資格という縛りを外して良いのであれば、異動することによって、組織に上下の流動性を生むことになります。
流れが滞った水や組織は、必ず腐敗していきます。
人の流れを循環させるためにも、自分が重しになっているかどうかを確認してみるのも良いと思っています。
ただ、役職というポストで考えると、事務も一緒です。
臨床から事務サイドに異動することで、事務の方が昇進することができるポストがひとつ少なくなることは念頭におき、より大きな結果責任が求められるということは認識しておくべきだと思います。
管理ではなく支援
今回のパネルディスカッションで、自分は「管理」という言葉ではなく、「支援」という言葉を意図的に使っています。
講演に限らず、普段から私たちの部署では、「管理」という言葉はほとんど使用しません。使用する場面は、こうしなければならないという規程や手順などのルールの中でだけです。

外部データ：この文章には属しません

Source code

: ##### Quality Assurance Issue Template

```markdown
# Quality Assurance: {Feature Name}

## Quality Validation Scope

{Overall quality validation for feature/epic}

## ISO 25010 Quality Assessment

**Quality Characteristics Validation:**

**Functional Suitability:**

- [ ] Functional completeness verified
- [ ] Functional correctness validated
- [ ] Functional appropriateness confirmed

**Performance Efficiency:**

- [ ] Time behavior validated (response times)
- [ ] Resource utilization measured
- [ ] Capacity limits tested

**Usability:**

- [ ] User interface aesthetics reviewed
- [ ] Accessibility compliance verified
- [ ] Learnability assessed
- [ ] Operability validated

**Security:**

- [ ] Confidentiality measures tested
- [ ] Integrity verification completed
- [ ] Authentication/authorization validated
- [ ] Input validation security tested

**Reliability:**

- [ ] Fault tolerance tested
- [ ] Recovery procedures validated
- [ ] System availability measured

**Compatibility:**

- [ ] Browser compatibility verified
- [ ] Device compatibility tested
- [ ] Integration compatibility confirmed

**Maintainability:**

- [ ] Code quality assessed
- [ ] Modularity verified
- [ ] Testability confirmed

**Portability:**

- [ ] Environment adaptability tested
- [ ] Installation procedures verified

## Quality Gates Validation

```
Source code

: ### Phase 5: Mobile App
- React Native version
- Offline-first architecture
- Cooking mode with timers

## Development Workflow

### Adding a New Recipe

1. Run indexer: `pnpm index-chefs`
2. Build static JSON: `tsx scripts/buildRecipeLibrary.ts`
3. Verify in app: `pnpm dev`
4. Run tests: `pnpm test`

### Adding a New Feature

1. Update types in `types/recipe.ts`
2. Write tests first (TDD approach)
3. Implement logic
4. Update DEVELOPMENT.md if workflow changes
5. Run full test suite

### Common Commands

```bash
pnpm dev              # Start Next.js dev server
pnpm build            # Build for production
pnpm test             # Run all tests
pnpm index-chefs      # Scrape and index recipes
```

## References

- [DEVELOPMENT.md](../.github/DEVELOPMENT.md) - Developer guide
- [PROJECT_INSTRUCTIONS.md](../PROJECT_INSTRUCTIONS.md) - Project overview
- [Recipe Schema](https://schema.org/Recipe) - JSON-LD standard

「管理」という行動の主導権は、「管理する側」にあります。
つまり、「管理される側」は受け身です。
「支援」という行動の主導権は、「支援する側」にありません。
あくまで、「支援される側」が能動的となり、決定していきます。
多くのところで語られることではありますが、過去の工場的な考え方は、受け身や受動的で結果が出てきました。
しかし、正解が何かもわからない時代においては、これをやっておけば良い、こうすれば良いと管理されていては結果が出ません。
パネルディスカッションでも触れますが、医療業界においては、医療費の増大による診療報酬の削減、少子高齢化による働き手の減少などにより、資源はどんどん減っていきます。より少ない資源で価値を生み出していかなければなりません。
また、多様な価値観を持つ患者さんを多様な価値観を持つ医療者で対応していかなければなりません。
さらに、生成AIやロボット、移植などによる新たなテクノロジーが今後も出てくることは必然です。
とすると、「管理」では立ち行かなくなります。
あくまで、現場で働いている方々の肌感覚や、患者さんに対する想いというものを具現化する必要があります。
とすると、その想いを対話により引き出し、どうするれば実現できるか一緒に考えて、実現を支援する役割が、医療マネジメント職、事務サイドに求められていくのではないかと思います。
なんて話をしたいと思っていたのですが、10分ではとても収まりきれませんでしたので、noteに宣伝記事として残しておこうと思います。
ぜひ、関東甲信越工学会にご参加される皆様、9月29日(日)に会場でお会いできれば幸いです!